Além de reduzir o consumo, o sistema elétrico entrega torque imediato, característica importante para uma picape que poderá transportar carga próxima dos 750 kg e usar uma caçamba com cerca de 900 litros. A suspensão traseira independente multilink, semelhante à do SUV, indica uma proposta mais voltada ao conforto do que ao trabalho pesado.

A Volkswagen Tukan adotará uma solução mais simples. Segundo apuração já publicada pelo R7-Autos Carros, a versão mais sofisticada deverá receber o motor 1.5 TSI Evo2 flex associado a um sistema híbrido leve de 48 volts.
A expectativa é de aproximadamente 150 cv e 25 kgfm de torque, com câmbio automático. O conjunto será inicialmente importado do México, enquanto sua produção nacional está planejada para o final da década.

Diferentemente da Mako, a Tukan não poderá se movimentar somente com eletricidade. O pequeno motor-gerador substituirá o alternador e o motor de partida, auxiliando o propulsor a combustão nas acelerações e recuperando energia durante as desacelerações.
A bateria de 48 volts será muito menor que a da BYD e não precisará ser ligada à tomada. O benefício estará na redução do consumo e das emissões, sem alterar os hábitos do motorista.

Construída sobre uma evolução da plataforma MQB A0, a Tukan terá aproximadamente 4,70 metros de comprimento e 2,80 metros de distância entre-eixos.
A Volkswagen promete destacar a capacidade de carga, o vão livre do solo e o ângulo de entrada. A presença de eixo traseiro rígido com feixes de molas reforça uma orientação mais profissional. Além da versão 1.5 Evo híbrida, a gama poderá incluir opções mais baratas com motores 1.6 MSI e 1.0 TSI.

Na comparação de desempenho, a vantagem deverá ficar com a Mako.
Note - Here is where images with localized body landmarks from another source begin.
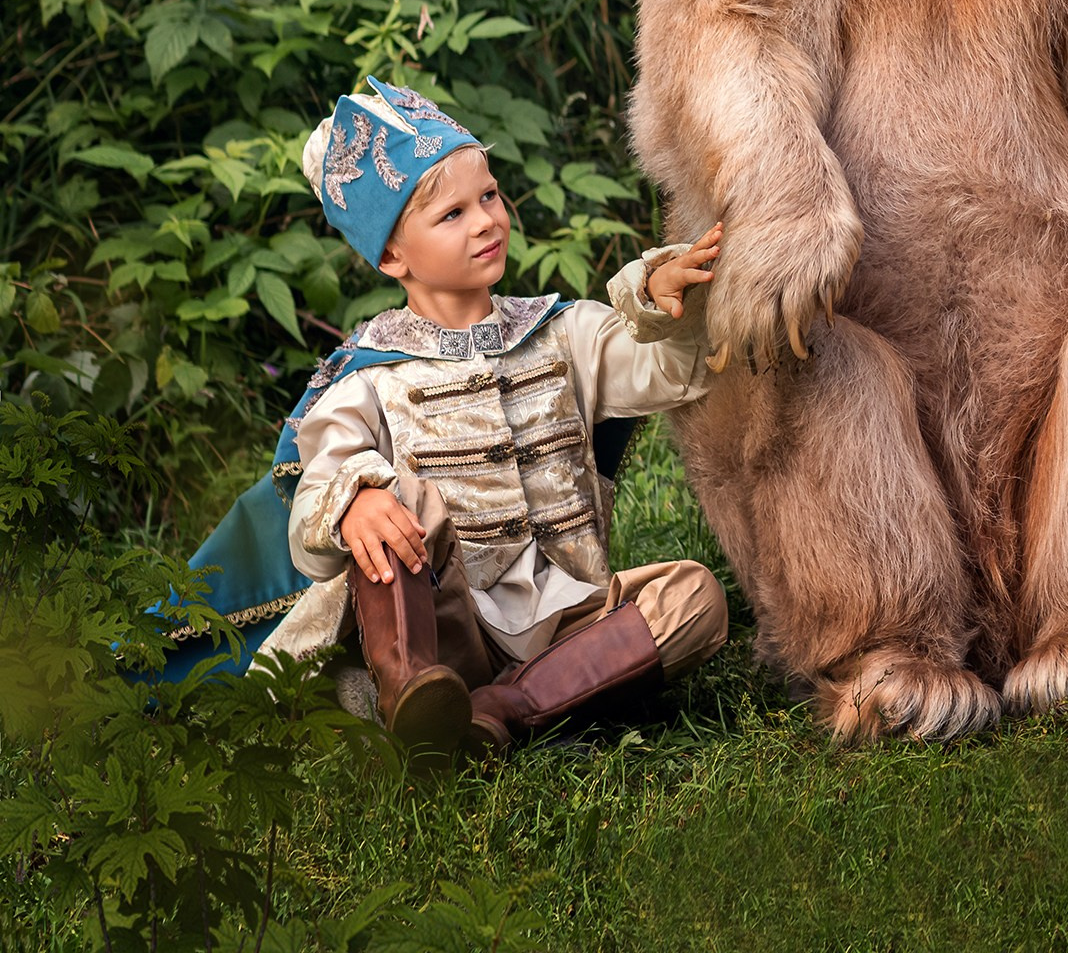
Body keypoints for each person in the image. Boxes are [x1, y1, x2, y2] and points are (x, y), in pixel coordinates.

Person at [170, 77, 728, 758]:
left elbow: (668, 371)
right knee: (392, 501)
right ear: (391, 257)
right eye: (452, 214)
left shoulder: (564, 334)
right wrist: (352, 505)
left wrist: (660, 299)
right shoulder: (372, 376)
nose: (487, 220)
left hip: (574, 621)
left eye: (489, 195)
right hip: (445, 628)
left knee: (696, 597)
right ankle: (413, 690)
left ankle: (501, 709)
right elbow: (314, 506)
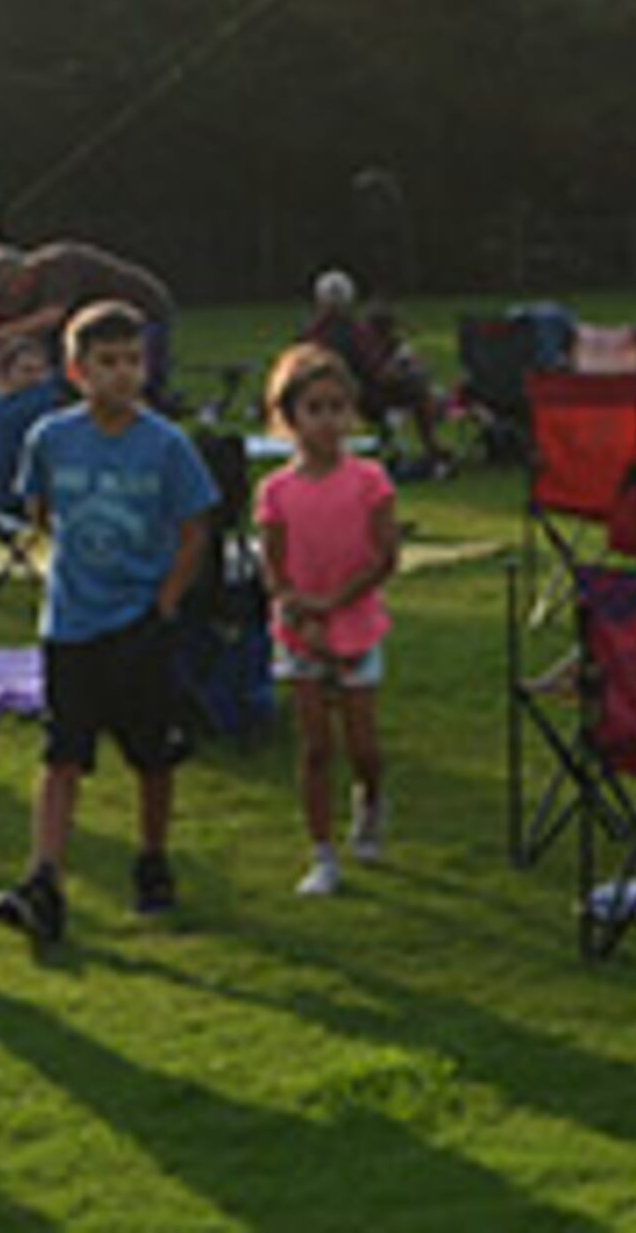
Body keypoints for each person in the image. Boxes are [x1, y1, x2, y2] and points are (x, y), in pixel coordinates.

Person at [0, 300, 217, 946]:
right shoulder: (52, 438)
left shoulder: (165, 445)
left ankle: (152, 857)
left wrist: (167, 599)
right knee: (61, 754)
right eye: (107, 362)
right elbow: (37, 507)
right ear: (76, 370)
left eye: (133, 361)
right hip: (71, 625)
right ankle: (45, 877)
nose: (122, 375)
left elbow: (194, 526)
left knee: (151, 755)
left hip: (139, 621)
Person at [256, 343, 401, 898]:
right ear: (290, 418)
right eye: (314, 409)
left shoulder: (369, 480)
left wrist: (334, 604)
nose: (328, 421)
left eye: (337, 408)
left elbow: (383, 558)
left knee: (362, 744)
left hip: (357, 623)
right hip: (300, 632)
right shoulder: (276, 491)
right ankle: (322, 853)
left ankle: (370, 801)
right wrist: (301, 613)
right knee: (316, 747)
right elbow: (273, 567)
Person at [0, 239, 181, 412]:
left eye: (13, 291)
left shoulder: (60, 265)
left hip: (143, 310)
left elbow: (52, 315)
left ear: (23, 276)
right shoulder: (31, 291)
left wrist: (1, 333)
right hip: (96, 320)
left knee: (138, 371)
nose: (16, 298)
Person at [301, 270, 445, 477]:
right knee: (419, 391)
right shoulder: (356, 334)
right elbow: (379, 373)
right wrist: (408, 372)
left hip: (317, 398)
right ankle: (432, 447)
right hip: (363, 398)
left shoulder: (309, 335)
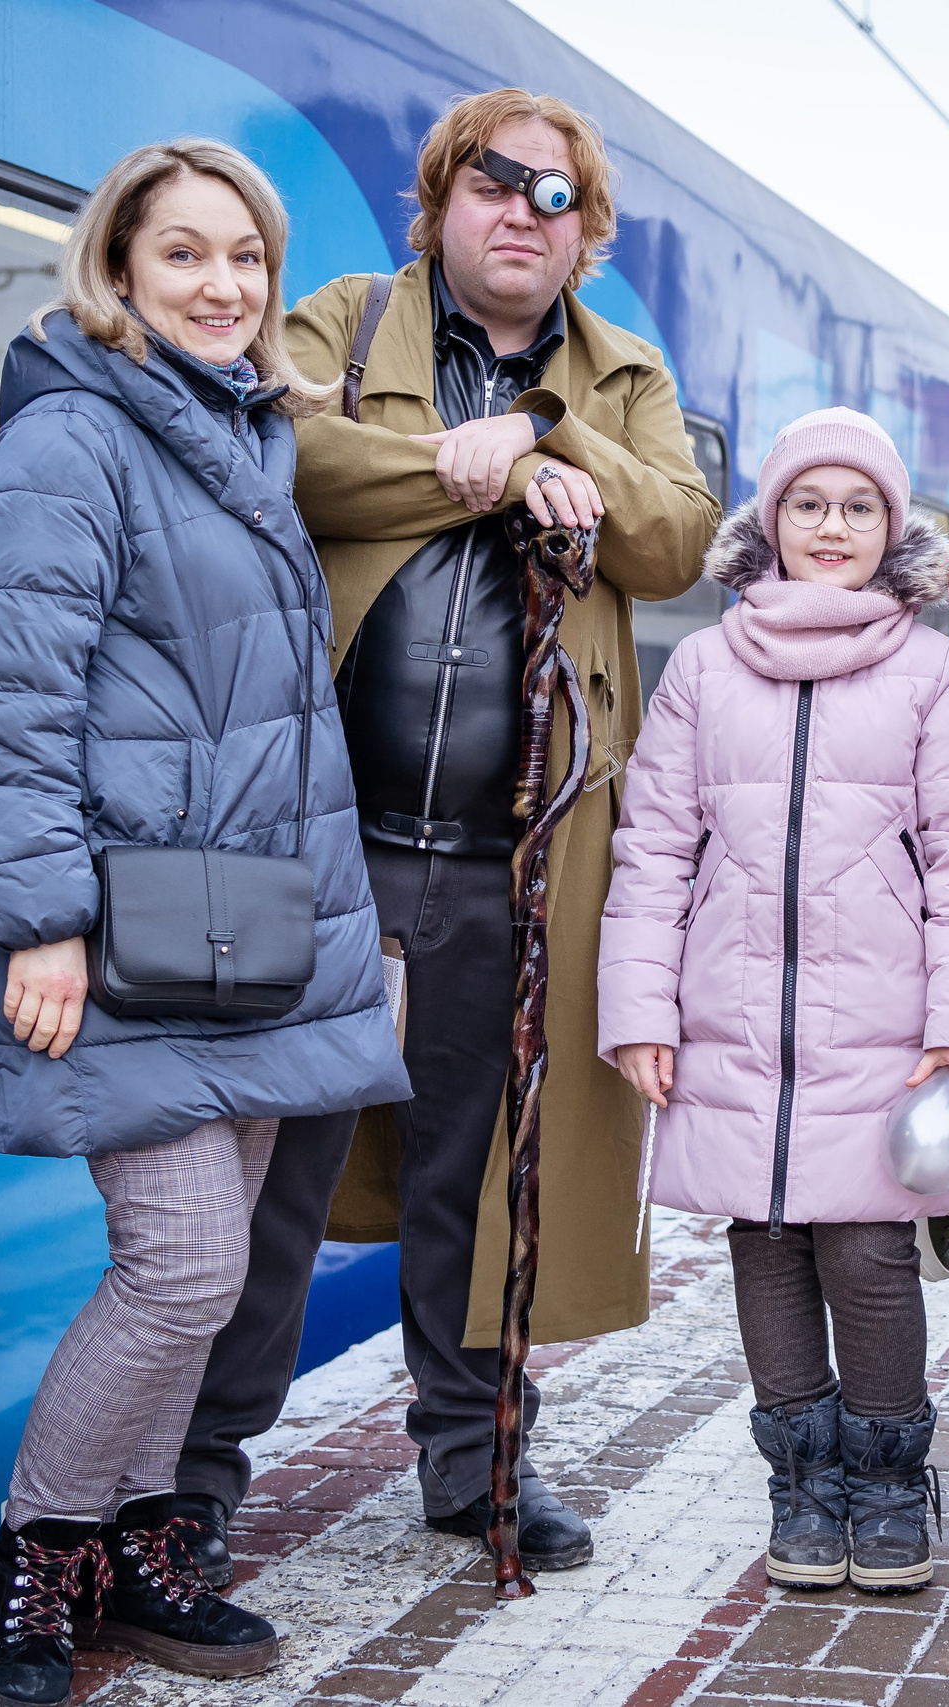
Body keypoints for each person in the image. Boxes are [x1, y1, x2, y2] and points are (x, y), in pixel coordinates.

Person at [170, 88, 718, 1582]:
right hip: (319, 846)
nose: (524, 215)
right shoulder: (347, 322)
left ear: (587, 235)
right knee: (268, 1177)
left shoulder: (625, 371)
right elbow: (275, 453)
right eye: (497, 184)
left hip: (512, 862)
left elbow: (674, 533)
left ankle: (474, 1469)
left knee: (481, 1183)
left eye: (559, 199)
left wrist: (549, 436)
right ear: (439, 198)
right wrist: (470, 465)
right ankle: (198, 1482)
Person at [0, 140, 410, 1707]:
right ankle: (35, 1557)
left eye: (247, 259)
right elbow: (6, 697)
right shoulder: (76, 435)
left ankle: (141, 1542)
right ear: (119, 271)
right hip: (123, 930)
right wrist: (41, 918)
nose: (223, 287)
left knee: (215, 1259)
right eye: (185, 256)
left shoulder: (244, 435)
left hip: (249, 931)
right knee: (186, 1265)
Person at [598, 409, 949, 1594]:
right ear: (770, 522)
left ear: (893, 529)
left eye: (860, 508)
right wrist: (640, 1008)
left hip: (883, 1030)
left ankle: (888, 1478)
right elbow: (656, 852)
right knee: (764, 1245)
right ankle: (803, 1479)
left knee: (870, 1256)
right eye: (809, 505)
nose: (833, 528)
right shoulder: (705, 669)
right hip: (730, 1020)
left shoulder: (933, 671)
A combinação plug-in da BYD promete ao menos 70 cv a mais, maior participação do motor elétrico e possibilidade de tração integral.
Para quem puder carregar a bateria em casa, ela também deverá apresentar um custo por quilômetro significativamente menor no uso diário. Em contrapartida, será uma tecnologia mais pesada, complexa e provavelmente mais cara.

A Tukan deverá responder com menor peso, mecânica mais simples e uma estrutura preparada para levar carga. Também poderá custar menos, especialmente nas versões de entrada, aproximando-se de Chevrolet Montana e Fiat Strada enquanto as configurações superiores buscarão clientes da Fiat Toro.
Como não depende de recarga externa, será mais fácil de utilizar por empresas, produtores rurais e motoristas que percorrem longas distâncias.
Antes dos preços e fichas técnicas definitivas, a Mako parece ser a melhor escolha para quem prioriza potência, conforto e economia no uso urbano com recarga frequente. A Tukan, por sua vez, tende a ser mais racional para quem busca capacidade de trabalho, simplicidade e uma rede de concessionárias já consolidada.
A BYD deverá vencer no conjunto tecnológico, enquanto a Volkswagen poderá levar vantagem no custo, na praticidade e na vocação para carga. A resposta completa virá quando as duas finalmente chegarem às ruas.